Friday, April 19, 2013

What Matters

I received a phone call this afternoon (Thursday) from a friend of mine.

She became a friend of mine when I was her preacher's wife.  And she was the parsonage committe chairman so I really got to know her well over the years.

She phoned me today to tell me that her daddy is dying.  And this woman, grown and married for over 20 years, told me that it gave her strength to know that my children know how she feels.  She's the second grown woman in the middle of a death of a parent who has told me that... that if they, as young children, can make it through it - so can she.

She also told me that something my late husband said a lot when he was her preacher has helped her through this very difficult time.  

I am good friends with her family too.

Her dad brought a cooler full of ice on the day Rob died and he kept refilling it every day for a week or so.

Her mother brought food and comfort.

Her father loves being a Ruritan.

Her mother loves snowmen.  When I looked for a Christmas gift for her, I tried to find snowmen items.

Her father loves to talk.

Details I know from getting to know them.  Details I know from being a part of their lives.

And them a part of mine.

That's what happens with friends.

I still remember the glistening tears in their eyes the first time I saw them after Rob's death.

I went to the Hospice Home tonight to see my friends.

And to wish him "farewell."

My friend who had called me was so happy that I came.

The visit with her dad was beautiful, peaceful, and even through the sound of his rattling lungs as he struggled to breathe, it was a visit full of grace.

And he still likes to talk.

He told me how good it was to see me.

He said he didn't want to go without seeing me - that he wanted to see all of his friends 

and I was one of them.

I told him that I was honored that he counted me as one of his friends he wanted to see before he left us.

He told me how much my late husband had meant to him and that Rob was "such a sweet man."

He told me that our family and our ministry meant a lot to him.

He told me he had thought about me and my children so much lately.

I told him Wesley will be 13 on Sunday.  He couldn't believe Wesley is that grown up.

We talked about how God will take care of his family and how sad he is to be leaving them.

He will be leaving behind a wife, a grown daughter and son-in-law, and a grown son.

We talked about death.  

We talked about what matters now - the love of God.  

I told him to tell Rob I said hello, that we miss him, and that we're doing okay.

And as we talked about Heaven, I told him I am a little jealous of him.  

He will get to be with Jesus soon and will get to see Rob and all of the other loved ones he knows who are already there.  He will be at peace.

It was tough to say goodbye knowing it might be the last time.  

He didn't want to let go of my hand - so I didn't let go either - and we talked a little longer.

I kept making him laugh with things I would say - which made it harder for him to breathe.

So I had to try to stop making him laugh - but it was good to see him smile.

And as I did say goodbye and that I love him, I told him I would try to get back to see him.

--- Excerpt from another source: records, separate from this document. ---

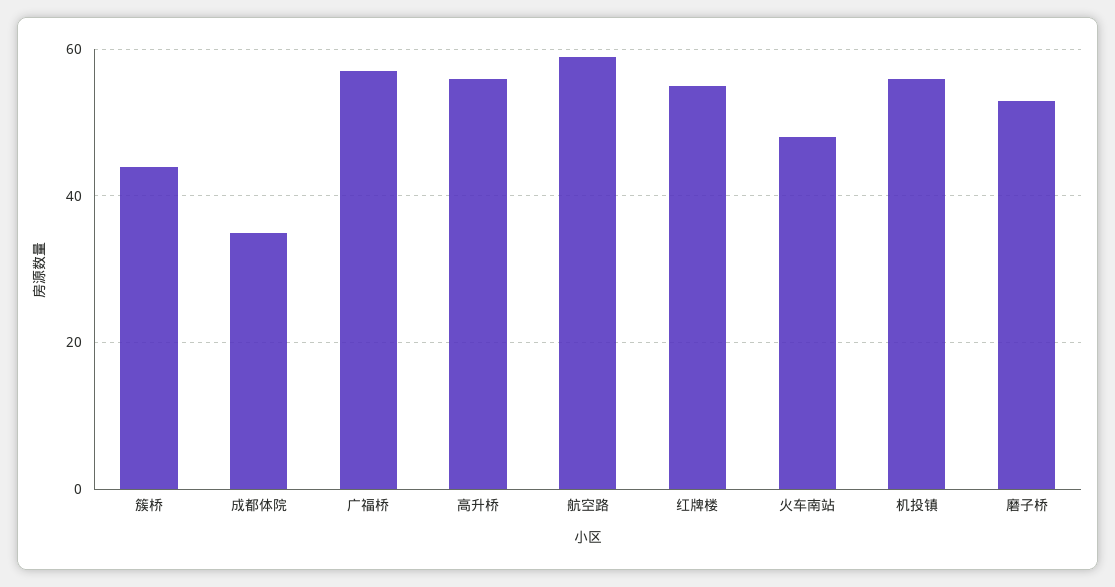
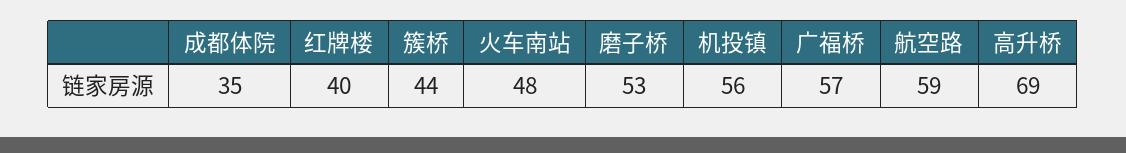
  {
    "簇桥": 44,
    "成都体院": 35,
    "广福桥": 57,
-   "高升桥": 55,
+   "高升桥": 69,
    "航空路": 59,
-   "红牌楼": 55,
+   "红牌楼": 40,
    "火车南站": 48,
    "机投镇": 56,
    "磨子桥": 53
  }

He grinned and said he would see me - either here or there.

I said, "That's right, I will see you one way or the other."

I watched his wife as I turned around and I saw in her eyes how tired she is - and how sad.

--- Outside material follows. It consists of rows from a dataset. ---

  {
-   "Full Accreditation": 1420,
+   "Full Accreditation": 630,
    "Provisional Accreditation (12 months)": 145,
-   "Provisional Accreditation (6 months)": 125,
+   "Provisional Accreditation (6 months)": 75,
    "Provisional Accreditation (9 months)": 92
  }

But I also saw strength.  And because I know her and because I know of her trust in God, I know she will survive.  And I know God will help her.

He had told them all (his sister, his wife, his daughter, and his son) that he wanted them to go home for the night so they were leaving.  None of them had eaten and they invited me to go with them to get some supper (it was almost 9 p.m.) and I went.  And even though it was in sad circumstances, it was good to be with them.  It was good to be there in their time of need and it was good to see them.

And on a personal note, it was good to be with church members who remember our ministry - people with whom I have a history - people who know me.  It was good to be with church members with whom I can reminisce about things my Rob said or did.  In fact, they were the ones who brought up his name first and because they miss him too- they reminisced right along with me instead of looking at me like they are tired of hearing it or that I really should be "over it" by now.

It was good to be with people to whom my presence mattered.